Verzekeringsplicht van internationale chauffeurs binnen vennootschappen en de gezagsverhouding

In deze zaak gaat het om de verzekeringsplicht van internationale chauffeurs die werkzaam zijn binnen vennootschappen. De betrokkenen, die een internationaal transportbedrijf exploiteren, zijn vennoten waarvan de meeste als internationaal chauffeur werken. Appellant, het Uitvoeringsinstituut werknemersverzekeringen, heeft een onderzoek ingesteld naar de arbeidsverhouding van deze chauffeurs en concludeerde dat zij in privaatrechtelijke dienstbetrekking werkzaam zijn, wat leidde tot correctienota's en besluiten op bezwaar. De rechtbank Leeuwarden heeft deze besluiten vernietigd, omdat er onvoldoende bewijs was voor een gezagsverhouding tussen de chauffeurs en de betrokkenen.

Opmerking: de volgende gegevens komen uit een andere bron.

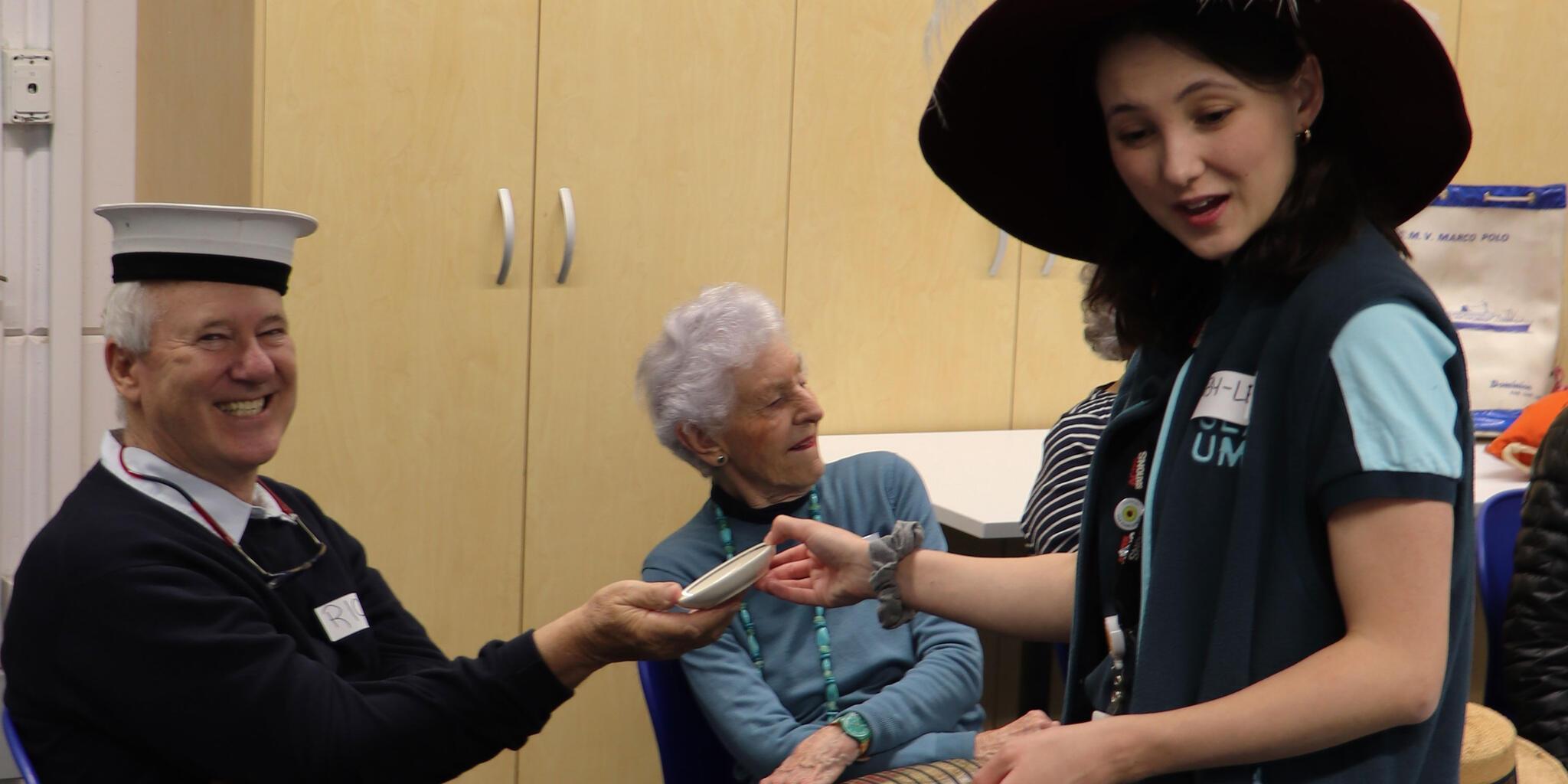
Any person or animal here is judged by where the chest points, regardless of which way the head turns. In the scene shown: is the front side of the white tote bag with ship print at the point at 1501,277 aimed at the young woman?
yes

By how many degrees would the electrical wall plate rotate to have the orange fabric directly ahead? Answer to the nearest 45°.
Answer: approximately 45° to its left

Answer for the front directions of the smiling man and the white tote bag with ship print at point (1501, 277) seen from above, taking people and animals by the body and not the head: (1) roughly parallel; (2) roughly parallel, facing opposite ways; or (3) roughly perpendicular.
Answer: roughly perpendicular

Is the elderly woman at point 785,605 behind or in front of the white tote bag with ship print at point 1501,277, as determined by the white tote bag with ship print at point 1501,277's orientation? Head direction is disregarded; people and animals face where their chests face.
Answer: in front

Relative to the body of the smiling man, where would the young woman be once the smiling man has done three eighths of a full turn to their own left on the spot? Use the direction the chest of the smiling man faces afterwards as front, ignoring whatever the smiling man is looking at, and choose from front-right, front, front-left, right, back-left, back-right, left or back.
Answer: back-right

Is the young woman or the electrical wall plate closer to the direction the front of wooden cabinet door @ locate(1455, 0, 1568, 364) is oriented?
the young woman

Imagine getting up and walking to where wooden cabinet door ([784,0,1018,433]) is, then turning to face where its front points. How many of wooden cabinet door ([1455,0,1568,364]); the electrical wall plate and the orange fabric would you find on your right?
1

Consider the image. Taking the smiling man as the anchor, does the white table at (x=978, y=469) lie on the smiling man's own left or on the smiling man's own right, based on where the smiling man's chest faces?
on the smiling man's own left

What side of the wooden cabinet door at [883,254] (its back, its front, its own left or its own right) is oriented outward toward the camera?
front

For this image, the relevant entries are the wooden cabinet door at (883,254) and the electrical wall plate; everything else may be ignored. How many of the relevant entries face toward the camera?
2

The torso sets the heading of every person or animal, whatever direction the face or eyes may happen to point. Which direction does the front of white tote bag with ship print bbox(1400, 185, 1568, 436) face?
toward the camera

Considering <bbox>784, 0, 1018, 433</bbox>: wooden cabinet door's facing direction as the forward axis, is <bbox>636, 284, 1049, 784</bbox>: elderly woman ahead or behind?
ahead

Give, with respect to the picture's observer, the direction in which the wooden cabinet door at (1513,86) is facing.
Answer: facing the viewer

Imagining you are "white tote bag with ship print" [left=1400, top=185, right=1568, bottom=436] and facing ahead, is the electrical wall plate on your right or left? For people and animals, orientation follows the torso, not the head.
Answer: on your right
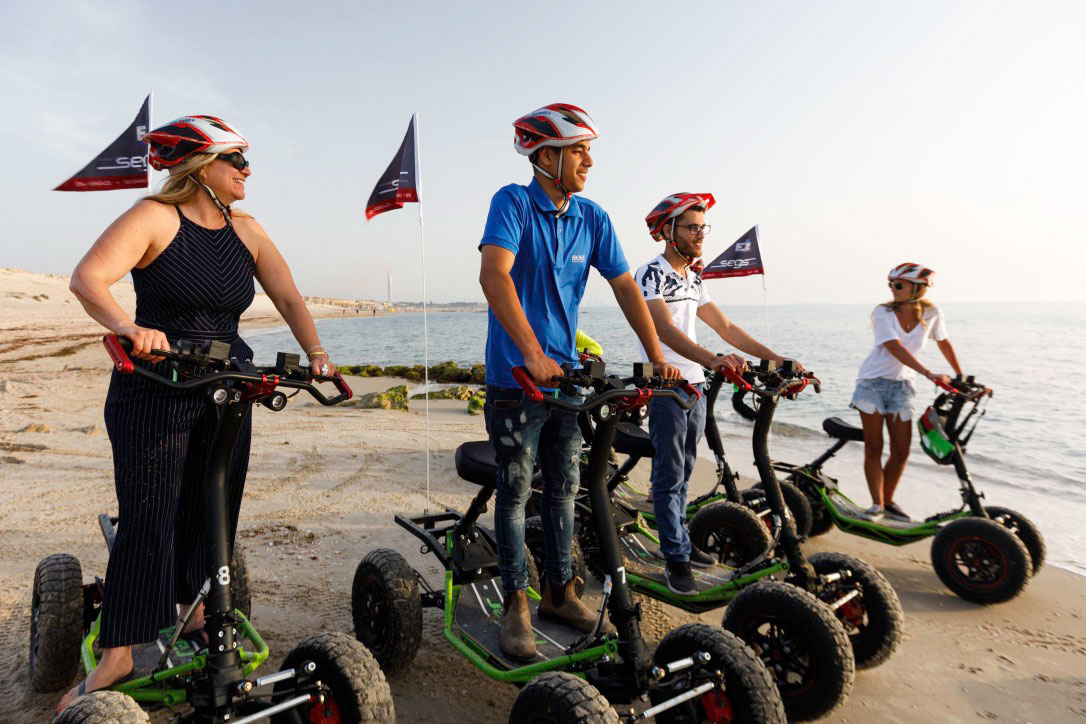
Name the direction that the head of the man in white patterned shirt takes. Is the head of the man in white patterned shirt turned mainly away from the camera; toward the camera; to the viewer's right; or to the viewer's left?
to the viewer's right

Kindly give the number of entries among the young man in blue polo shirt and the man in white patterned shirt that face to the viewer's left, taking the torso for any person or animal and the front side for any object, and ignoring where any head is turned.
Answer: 0

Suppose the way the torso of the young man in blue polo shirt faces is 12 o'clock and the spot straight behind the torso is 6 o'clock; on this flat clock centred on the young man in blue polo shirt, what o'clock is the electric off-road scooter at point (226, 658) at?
The electric off-road scooter is roughly at 3 o'clock from the young man in blue polo shirt.

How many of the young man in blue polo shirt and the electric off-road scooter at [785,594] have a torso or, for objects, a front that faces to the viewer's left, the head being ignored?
0

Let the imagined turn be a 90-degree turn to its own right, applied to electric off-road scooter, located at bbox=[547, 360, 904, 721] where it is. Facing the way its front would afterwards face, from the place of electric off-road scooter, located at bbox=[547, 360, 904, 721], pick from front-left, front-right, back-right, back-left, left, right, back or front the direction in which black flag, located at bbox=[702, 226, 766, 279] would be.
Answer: back-right

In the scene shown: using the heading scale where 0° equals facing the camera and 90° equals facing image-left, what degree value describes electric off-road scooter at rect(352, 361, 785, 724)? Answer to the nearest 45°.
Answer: approximately 315°

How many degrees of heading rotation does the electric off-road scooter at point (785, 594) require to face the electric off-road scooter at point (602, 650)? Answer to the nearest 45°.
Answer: approximately 90° to its right

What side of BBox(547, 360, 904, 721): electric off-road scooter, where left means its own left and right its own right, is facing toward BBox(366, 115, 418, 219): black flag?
back

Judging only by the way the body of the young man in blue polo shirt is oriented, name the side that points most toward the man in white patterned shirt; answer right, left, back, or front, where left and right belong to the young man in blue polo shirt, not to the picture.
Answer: left

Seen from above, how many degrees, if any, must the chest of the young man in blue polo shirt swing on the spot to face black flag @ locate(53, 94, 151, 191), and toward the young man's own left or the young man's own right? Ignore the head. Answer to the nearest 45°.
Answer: approximately 180°

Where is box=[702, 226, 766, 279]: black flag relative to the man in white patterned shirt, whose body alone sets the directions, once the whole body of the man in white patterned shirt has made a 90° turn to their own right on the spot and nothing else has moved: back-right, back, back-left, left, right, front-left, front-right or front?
back-right

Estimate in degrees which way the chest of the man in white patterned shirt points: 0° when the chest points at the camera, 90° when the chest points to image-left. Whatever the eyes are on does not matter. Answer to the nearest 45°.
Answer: approximately 315°

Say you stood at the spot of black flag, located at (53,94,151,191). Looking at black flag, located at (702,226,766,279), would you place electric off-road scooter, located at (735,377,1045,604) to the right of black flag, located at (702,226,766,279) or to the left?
right

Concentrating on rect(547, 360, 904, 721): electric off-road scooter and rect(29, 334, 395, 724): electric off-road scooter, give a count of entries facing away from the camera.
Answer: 0

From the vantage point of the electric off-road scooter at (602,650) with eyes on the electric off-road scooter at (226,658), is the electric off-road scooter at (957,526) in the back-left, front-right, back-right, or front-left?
back-right
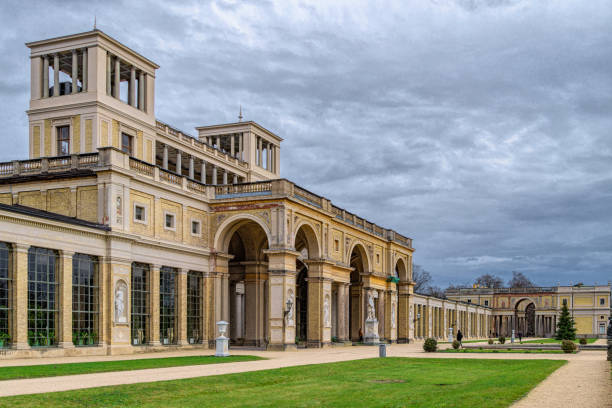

De Centrale Raad van Beroep bevestigt het oordeel van de rechtbank. De Raad stelt vast dat de chauffeurs niet onder gezag staan van de vennoten, aangezien zij zelfstandig hun werkzaamheden uitvoeren en geen instructies hoeven op te volgen. De chauffeurs hebben eigen vrachtauto's en zijn niet in vaste loondienst. De vennootschappen worden gezamenlijk geëxploiteerd, en de chauffeurs bepalen zelf hun rijtijden en opdrachten. De Raad concludeert dat er geen sprake is van een gezagsverhouding, wat essentieel is voor het aannemen van een privaatrechtelijke dienstbetrekking.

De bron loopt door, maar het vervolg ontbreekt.